# Exercise instructions
Every line below between the line holding "epithelial cells demonstrate" and the line holding "(IHC) image of", inclusive, should be repeated exactly, and all other lines omitted.

# Provided data
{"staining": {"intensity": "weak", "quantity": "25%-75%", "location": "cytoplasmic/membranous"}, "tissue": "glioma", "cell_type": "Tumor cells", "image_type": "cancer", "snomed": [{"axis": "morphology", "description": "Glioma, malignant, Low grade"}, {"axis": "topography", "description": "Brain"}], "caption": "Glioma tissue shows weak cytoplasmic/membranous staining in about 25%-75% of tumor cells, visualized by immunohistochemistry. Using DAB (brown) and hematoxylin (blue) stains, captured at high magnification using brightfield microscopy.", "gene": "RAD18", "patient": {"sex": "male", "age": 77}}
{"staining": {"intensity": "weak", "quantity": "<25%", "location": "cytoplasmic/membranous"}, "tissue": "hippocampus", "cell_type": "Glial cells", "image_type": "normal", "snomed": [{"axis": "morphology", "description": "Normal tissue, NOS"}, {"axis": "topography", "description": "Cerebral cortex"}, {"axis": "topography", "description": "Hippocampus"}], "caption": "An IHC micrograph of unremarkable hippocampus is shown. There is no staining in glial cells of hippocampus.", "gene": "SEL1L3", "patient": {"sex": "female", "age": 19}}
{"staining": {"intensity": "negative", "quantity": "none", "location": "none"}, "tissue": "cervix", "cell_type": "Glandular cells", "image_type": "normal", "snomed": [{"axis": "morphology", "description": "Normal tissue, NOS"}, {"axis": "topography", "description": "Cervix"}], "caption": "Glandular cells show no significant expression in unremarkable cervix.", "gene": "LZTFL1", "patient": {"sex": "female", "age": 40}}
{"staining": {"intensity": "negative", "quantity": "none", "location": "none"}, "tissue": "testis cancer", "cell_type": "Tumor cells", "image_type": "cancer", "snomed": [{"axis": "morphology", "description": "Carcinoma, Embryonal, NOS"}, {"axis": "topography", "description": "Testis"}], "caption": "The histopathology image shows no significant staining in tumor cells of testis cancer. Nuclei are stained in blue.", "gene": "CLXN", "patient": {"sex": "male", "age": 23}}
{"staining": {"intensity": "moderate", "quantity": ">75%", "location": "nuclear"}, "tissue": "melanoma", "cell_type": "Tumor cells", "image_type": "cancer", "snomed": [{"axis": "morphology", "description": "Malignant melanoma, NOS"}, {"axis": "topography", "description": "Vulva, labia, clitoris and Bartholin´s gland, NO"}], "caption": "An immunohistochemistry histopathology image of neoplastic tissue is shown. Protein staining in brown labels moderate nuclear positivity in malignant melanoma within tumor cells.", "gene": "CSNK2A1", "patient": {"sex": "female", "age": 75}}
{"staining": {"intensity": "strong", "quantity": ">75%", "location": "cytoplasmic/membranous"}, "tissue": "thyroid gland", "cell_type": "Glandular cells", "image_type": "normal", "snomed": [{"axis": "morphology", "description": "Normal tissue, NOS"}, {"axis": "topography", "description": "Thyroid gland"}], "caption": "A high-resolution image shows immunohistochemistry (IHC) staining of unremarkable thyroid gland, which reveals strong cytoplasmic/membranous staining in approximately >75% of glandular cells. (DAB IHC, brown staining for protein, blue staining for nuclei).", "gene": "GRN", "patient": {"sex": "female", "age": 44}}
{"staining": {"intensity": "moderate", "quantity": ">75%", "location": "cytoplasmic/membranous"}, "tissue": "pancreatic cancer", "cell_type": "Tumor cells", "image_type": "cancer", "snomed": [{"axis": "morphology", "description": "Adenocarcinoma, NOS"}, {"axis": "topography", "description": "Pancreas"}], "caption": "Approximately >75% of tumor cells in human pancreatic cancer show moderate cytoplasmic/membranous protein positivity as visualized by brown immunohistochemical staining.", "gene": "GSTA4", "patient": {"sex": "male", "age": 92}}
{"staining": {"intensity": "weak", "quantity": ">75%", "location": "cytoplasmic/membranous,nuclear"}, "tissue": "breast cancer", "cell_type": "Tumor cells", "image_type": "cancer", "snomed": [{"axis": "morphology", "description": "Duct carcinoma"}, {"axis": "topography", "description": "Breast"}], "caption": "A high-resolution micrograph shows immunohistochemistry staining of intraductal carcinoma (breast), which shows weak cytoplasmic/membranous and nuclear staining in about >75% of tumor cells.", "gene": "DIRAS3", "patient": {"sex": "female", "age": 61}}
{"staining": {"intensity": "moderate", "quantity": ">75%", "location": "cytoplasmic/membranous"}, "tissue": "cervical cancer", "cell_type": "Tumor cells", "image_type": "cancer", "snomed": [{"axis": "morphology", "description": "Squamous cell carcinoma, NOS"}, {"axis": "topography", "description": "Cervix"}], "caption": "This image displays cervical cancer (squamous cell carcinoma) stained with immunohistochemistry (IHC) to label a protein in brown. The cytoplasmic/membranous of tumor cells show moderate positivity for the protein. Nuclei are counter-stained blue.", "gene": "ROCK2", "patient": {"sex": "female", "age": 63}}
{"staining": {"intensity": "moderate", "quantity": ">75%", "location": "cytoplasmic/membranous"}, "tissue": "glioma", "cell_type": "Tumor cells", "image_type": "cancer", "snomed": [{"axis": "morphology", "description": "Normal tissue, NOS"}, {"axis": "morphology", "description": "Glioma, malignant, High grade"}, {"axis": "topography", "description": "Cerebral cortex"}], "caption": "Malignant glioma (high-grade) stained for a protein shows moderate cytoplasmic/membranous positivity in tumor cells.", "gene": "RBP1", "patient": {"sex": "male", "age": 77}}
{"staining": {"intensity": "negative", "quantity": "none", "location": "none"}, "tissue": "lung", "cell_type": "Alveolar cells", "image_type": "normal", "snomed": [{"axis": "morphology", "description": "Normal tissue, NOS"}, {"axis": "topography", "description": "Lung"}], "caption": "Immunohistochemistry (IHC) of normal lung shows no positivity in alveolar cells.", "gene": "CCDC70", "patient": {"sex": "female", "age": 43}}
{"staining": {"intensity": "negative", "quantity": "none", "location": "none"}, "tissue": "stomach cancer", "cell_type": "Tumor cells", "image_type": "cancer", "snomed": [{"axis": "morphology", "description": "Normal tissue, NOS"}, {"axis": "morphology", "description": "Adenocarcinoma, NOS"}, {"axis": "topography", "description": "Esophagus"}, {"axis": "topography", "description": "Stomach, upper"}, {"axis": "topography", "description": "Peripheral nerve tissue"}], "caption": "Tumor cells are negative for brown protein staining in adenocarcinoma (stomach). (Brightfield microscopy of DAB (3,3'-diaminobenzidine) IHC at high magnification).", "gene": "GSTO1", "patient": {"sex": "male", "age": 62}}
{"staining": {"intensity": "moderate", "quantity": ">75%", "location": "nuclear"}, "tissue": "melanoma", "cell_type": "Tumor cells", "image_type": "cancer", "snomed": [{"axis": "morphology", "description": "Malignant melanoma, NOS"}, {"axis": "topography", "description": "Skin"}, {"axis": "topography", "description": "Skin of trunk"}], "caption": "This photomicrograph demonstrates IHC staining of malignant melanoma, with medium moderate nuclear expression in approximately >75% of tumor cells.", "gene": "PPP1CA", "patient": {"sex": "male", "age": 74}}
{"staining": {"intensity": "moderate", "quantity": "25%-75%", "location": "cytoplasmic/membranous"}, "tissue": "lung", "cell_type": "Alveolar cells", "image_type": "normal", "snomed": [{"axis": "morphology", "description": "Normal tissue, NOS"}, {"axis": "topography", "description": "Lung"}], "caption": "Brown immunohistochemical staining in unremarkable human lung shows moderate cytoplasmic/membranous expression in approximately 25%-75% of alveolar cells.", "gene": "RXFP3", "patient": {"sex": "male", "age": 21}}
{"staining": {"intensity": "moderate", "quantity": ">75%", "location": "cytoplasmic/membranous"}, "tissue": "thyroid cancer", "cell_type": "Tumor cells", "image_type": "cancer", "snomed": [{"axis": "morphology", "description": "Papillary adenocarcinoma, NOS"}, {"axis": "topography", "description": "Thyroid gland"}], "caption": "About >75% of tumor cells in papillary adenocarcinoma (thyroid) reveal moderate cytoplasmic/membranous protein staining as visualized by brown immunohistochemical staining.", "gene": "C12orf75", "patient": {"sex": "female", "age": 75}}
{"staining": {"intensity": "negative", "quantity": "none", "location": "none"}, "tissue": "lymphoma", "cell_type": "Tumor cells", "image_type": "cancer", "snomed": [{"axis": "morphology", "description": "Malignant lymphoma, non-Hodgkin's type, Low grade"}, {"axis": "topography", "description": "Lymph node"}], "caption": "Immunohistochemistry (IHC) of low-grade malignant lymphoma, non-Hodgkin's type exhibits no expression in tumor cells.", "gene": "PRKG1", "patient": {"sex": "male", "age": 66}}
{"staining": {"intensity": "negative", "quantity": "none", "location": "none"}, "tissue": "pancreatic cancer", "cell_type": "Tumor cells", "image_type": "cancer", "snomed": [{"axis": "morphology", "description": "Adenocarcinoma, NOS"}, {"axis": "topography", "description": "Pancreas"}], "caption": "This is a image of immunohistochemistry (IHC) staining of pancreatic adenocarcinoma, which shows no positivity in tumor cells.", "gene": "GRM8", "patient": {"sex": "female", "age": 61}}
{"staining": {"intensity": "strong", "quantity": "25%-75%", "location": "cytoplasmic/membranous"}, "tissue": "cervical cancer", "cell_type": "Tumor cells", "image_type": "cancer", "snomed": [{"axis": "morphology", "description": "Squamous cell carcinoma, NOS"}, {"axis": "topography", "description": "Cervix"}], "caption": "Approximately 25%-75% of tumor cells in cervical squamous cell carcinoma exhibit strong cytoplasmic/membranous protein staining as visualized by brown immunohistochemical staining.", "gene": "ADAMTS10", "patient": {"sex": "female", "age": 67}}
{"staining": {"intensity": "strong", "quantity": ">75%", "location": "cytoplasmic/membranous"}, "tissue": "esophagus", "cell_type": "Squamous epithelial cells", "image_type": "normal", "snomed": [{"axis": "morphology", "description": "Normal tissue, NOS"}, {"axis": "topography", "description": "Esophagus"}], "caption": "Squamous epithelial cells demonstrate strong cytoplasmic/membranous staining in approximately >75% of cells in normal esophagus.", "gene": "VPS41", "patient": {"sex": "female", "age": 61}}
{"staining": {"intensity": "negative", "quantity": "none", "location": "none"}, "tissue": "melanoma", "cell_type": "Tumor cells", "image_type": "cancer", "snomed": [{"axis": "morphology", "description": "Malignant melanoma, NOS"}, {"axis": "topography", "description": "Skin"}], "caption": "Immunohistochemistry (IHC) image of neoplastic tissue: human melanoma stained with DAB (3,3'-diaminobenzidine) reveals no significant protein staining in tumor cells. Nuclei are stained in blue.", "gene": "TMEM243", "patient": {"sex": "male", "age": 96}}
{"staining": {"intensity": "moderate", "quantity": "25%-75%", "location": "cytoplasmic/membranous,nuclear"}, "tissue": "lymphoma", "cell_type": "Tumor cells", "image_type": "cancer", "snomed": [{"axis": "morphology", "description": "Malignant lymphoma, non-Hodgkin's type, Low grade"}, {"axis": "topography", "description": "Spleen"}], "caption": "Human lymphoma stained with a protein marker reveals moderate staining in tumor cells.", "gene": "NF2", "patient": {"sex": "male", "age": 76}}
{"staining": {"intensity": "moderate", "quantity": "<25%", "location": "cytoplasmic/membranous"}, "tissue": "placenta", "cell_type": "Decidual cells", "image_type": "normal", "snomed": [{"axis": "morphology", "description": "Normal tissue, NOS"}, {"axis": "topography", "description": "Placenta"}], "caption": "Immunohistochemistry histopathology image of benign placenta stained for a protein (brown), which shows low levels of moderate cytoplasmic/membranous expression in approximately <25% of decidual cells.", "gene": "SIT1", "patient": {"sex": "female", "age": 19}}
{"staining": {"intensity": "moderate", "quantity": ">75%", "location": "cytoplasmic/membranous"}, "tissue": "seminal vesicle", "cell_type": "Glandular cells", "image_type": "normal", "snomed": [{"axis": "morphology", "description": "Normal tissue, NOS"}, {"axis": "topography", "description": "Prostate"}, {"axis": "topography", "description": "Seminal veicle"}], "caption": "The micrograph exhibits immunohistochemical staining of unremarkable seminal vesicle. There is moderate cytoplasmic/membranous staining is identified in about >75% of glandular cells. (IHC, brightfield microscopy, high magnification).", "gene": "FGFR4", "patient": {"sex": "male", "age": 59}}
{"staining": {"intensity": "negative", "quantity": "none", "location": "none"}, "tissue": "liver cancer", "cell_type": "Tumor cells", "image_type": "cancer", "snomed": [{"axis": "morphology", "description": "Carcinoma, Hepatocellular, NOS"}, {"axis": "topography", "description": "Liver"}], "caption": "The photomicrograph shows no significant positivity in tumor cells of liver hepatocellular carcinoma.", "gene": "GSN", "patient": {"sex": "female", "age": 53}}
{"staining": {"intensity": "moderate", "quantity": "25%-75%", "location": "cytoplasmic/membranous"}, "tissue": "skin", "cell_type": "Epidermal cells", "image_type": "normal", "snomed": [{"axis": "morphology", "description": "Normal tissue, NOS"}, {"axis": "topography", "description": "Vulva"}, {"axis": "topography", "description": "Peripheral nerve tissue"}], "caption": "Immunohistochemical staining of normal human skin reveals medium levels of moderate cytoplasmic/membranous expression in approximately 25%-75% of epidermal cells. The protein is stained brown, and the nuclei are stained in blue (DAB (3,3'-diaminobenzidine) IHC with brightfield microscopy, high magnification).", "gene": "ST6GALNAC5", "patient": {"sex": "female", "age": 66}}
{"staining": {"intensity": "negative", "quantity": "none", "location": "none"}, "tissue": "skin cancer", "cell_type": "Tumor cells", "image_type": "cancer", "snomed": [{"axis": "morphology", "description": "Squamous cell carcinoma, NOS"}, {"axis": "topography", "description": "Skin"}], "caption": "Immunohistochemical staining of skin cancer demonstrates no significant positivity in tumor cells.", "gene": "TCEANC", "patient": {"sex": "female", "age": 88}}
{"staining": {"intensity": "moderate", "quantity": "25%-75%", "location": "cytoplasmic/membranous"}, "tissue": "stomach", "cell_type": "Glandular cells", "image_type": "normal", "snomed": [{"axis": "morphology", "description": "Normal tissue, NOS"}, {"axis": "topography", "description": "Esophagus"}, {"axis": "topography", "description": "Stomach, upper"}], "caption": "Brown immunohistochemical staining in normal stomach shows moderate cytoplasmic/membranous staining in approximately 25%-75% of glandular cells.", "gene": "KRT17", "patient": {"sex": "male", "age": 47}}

# Answer space
{"staining": {"intensity": "strong", "quantity": ">75%", "location": "cytoplasmic/membranous"}, "tissue": "esophagus", "cell_type": "Squamous epithelial cells", "image_type": "normal", "snomed": [{"axis": "morphology", "description": "Normal tissue, NOS"}, {"axis": "topography", "description": "Esophagus"}], "caption": "Squamous epithelial cells demonstrate strong cytoplasmic/membranous staining in approximately >75% of cells in normal esophagus.", "gene": "VPS41", "patient": {"sex": "female", "age": 61}}
{"staining": {"intensity": "negative", "quantity": "none", "location": "none"}, "tissue": "melanoma", "cell_type": "Tumor cells", "image_type": "cancer", "snomed": [{"axis": "morphology", "description": "Malignant melanoma, NOS"}, {"axis": "topography", "description": "Skin"}], "caption": "Immunohistochemistry (IHC) image of neoplastic tissue: human melanoma stained with DAB (3,3'-diaminobenzidine) reveals no significant protein staining in tumor cells. Nuclei are stained in blue.", "gene": "TMEM243", "patient": {"sex": "male", "age": 96}}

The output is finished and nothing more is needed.